| WHAT THIS TASK INVOLVES |
Rewrite every line of the items below as a JSON list of strings, with one string per line and any blank lines omitted.

(Collected data)

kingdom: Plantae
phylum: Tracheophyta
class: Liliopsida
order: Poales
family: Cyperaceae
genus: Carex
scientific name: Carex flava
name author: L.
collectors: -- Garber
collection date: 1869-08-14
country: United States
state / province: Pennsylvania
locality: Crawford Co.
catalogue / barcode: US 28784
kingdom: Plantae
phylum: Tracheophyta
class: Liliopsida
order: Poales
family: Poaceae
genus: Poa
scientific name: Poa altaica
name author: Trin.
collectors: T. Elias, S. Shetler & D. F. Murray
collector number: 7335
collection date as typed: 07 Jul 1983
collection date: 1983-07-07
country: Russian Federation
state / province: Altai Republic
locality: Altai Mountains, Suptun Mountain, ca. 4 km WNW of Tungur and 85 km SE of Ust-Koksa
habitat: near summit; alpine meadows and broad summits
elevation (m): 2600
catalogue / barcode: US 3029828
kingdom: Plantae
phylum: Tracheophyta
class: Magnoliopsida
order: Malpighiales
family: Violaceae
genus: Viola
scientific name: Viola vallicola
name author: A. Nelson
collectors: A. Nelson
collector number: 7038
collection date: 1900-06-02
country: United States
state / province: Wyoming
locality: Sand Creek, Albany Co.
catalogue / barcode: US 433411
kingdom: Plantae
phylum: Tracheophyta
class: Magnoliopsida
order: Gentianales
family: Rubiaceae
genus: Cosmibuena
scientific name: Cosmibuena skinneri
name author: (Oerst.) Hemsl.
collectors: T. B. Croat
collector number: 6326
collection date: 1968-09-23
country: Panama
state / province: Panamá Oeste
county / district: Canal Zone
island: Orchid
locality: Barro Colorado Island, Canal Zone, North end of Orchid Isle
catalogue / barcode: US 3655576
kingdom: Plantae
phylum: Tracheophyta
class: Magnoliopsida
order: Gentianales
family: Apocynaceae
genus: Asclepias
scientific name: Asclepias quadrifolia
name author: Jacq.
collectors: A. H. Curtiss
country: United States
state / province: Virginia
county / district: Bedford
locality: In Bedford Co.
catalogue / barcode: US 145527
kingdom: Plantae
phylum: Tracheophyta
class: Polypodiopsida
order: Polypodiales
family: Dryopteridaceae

| RESULT OF THE TASK |
[
  "kingdom: Plantae",
  "phylum: Tracheophyta",
  "class: Liliopsida",
  "order: Poales",
  "family: Cyperaceae",
  "genus: Carex",
  "scientific name: Carex flava",
  "name author: L.",
  "collectors: -- Garber",
  "collection date: 1869-08-14",
  "country: United States",
  "state / province: Pennsylvania",
  "locality: Crawford Co.",
  "catalogue / barcode: US 28784",
  "kingdom: Plantae",
  "phylum: Tracheophyta",
  "class: Liliopsida",
  "order: Poales",
  "family: Poaceae",
  "genus: Poa",
  "scientific name: Poa altaica",
  "name author: Trin.",
  "collectors: T. Elias, S. Shetler & D. F. Murray",
  "collector number: 7335",
  "collection date as typed: 07 Jul 1983",
  "collection date: 1983-07-07",
  "country: Russian Federation",
  "state / province: Altai Republic",
  "locality: Altai Mountains, Suptun Mountain, ca. 4 km WNW of Tungur and 85 km SE of Ust-Koksa",
  "habitat: near summit; alpine meadows and broad summits",
  "elevation (m): 2600",
  "catalogue / barcode: US 3029828",
  "kingdom: Plantae",
  "phylum: Tracheophyta",
  "class: Magnoliopsida",
  "order: Malpighiales",
  "family: Violaceae",
  "genus: Viola",
  "scientific name: Viola vallicola",
  "name author: A. Nelson",
  "collectors: A. Nelson",
  "collector number: 7038",
  "collection date: 1900-06-02",
  "country: United States",
  "state / province: Wyoming",
  "locality: Sand Creek, Albany Co.",
  "catalogue / barcode: US 433411",
  "kingdom: Plantae",
  "phylum: Tracheophyta",
  "class: Magnoliopsida",
  "order: Gentianales",
  "family: Rubiaceae",
  "genus: Cosmibuena",
  "scientific name: Cosmibuena skinneri",
  "name author: (Oerst.) Hemsl.",
  "collectors: T. B. Croat",
  "collector number: 6326",
  "collection date: 1968-09-23",
  "country: Panama",
  "state / province: Panamá Oeste",
  "county / district: Canal Zone",
  "island: Orchid",
  "locality: Barro Colorado Island, Canal Zone, North end of Orchid Isle",
  "catalogue / barcode: US 3655576",
  "kingdom: Plantae",
  "phylum: Tracheophyta",
  "class: Magnoliopsida",
  "order: Gentianales",
  "family: Apocynaceae",
  "genus: Asclepias",
  "scientific name: Asclepias quadrifolia",
  "name author: Jacq.",
  "collectors: A. H. Curtiss",
  "country: United States",
  "state / province: Virginia",
  "county / district: Bedford",
  "locality: In Bedford Co.",
  "catalogue / barcode: US 145527",
  "kingdom: Plantae",
  "phylum: Tracheophyta",
  "class: Polypodiopsida",
  "order: Polypodiales",
  "family: Dryopteridaceae"
]